Digitales Fachgespräch:

Bildungsgerechtigkeit in und nach der Corona-Pandemie

„Wir stecken in einer pädagogischen Klimakrise“, sagte Professor Klaus Zierer beim digitalen Fachgespräch am 9. März, zu dem der Familienbund der Katholiken NRW eingeladen hatte. In seinem Buch „Ein Jahr zum Vergessen“ hat der Erziehungswissenschaftler der Universität Augsburg viele Schwachstellen der Bildungssysteme aufgezeigt. Er plädiert für einen ganzheitlichen Bildungsbegriff, bei dem Kunst, Musik und Sport stärker gewichtet werden und das „Prinzip Freude“ in den Vordergrund tritt.

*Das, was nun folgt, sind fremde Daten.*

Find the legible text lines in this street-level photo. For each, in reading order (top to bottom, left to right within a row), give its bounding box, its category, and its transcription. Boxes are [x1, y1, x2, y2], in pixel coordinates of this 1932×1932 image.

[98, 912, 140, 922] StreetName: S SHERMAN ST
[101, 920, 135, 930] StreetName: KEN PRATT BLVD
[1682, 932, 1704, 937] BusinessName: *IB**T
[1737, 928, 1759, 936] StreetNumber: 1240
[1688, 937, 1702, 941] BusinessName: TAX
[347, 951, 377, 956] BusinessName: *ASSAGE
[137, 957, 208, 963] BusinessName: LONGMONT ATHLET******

„Nicht für die Schule, sondern für die Freunde lernen wir!“

In Abwandlung des Ausspruches von Seneca betonte Klaus Zierer die immense Rolle gleichaltriger Mitschülerinnen und Mitschüler. „Der wichtigste Motor sind die Gleichaltrigen“, sagte er. Eine von ihm durchgeführte Studie ergab, dass 93 % der Schülerinnen und Schüler wegen der Freunde in die Schule gehen. Insofern solle „Schule nicht nur ein Lernort, sondern auch Bildungsraum werden und damit ein Ort der Freude“, so Zierer. Dafür müsse das Motto gelten: Raus aus der Passivität!

Musik, Kunst und Sport

Das Potenzial der Fächer Musik, Kunst und Sport werde bis heute verkannt, meinte Zierer. Da in diesen Fächern Kreativität und Kommunikation gefördert werden, müssten sie gleich am Morgen unterrichtet werden. Doch gerade diese Fächer wurden in der Pandemie meist zuerst gestrichen. „Die aktuellen Lehrpläne bereiten die junge Generation nicht auf die Herausforderungen der Zukunft vor! Man braucht nicht nur Fachwissen, sondern Denkweisen, bei denen man Wissen verknüpft, man braucht Kreativität und Teamgeist!“, sagte Klaus Zierer. Lehrpläne müssten entrümpelt, Stofffülle reduziert werden. In Medienerziehung sah er eine zentrale Aufgabe. „Medienkompetenz ist nicht trivial!“, sagte er. „Mütter und Väter haben dabei eine wichtige Vorbildfunktion.“

Bildungsrat etablieren

Um einen Ausweg aus der „pädagogischen Klimakrise“ zu finden, regte Professor Zierer die Einrichtung eines Bildungsrates an, der über föderale Strukturen hinweg als bundesweites Zentralorgan für Bildung fungieren sollte, dem Wissenschaftler*innen, aber auch Eltern und Schüler*innen angehören sollten. „Die Politik muss aufhorchen. Das Bildungsniveau korreliert mit der Demokratiefähigkeit. Wenn das Bildungsniveau sinkt, dann sinken auch Wahlbeteiligung und die Bereitschaft, ein Ehrenamt zu übernehmen“, stellte Zierer fest. Um bildungspolitische Veränderungen zu erreichen, hatte er noch einen guten Tipp: „Politik hört auf die Wirtschaft! Wenn seitens der Wirtschaft das Signal kommt: wir brauchen beim Nachwuchs andere Schlüsselkompetenzen als bisher – mehr Kreativität, Teamgeist und Kommunikationsfähigkeit – dann gibt es eine Chance für bildungspolitische Veränderungen!“.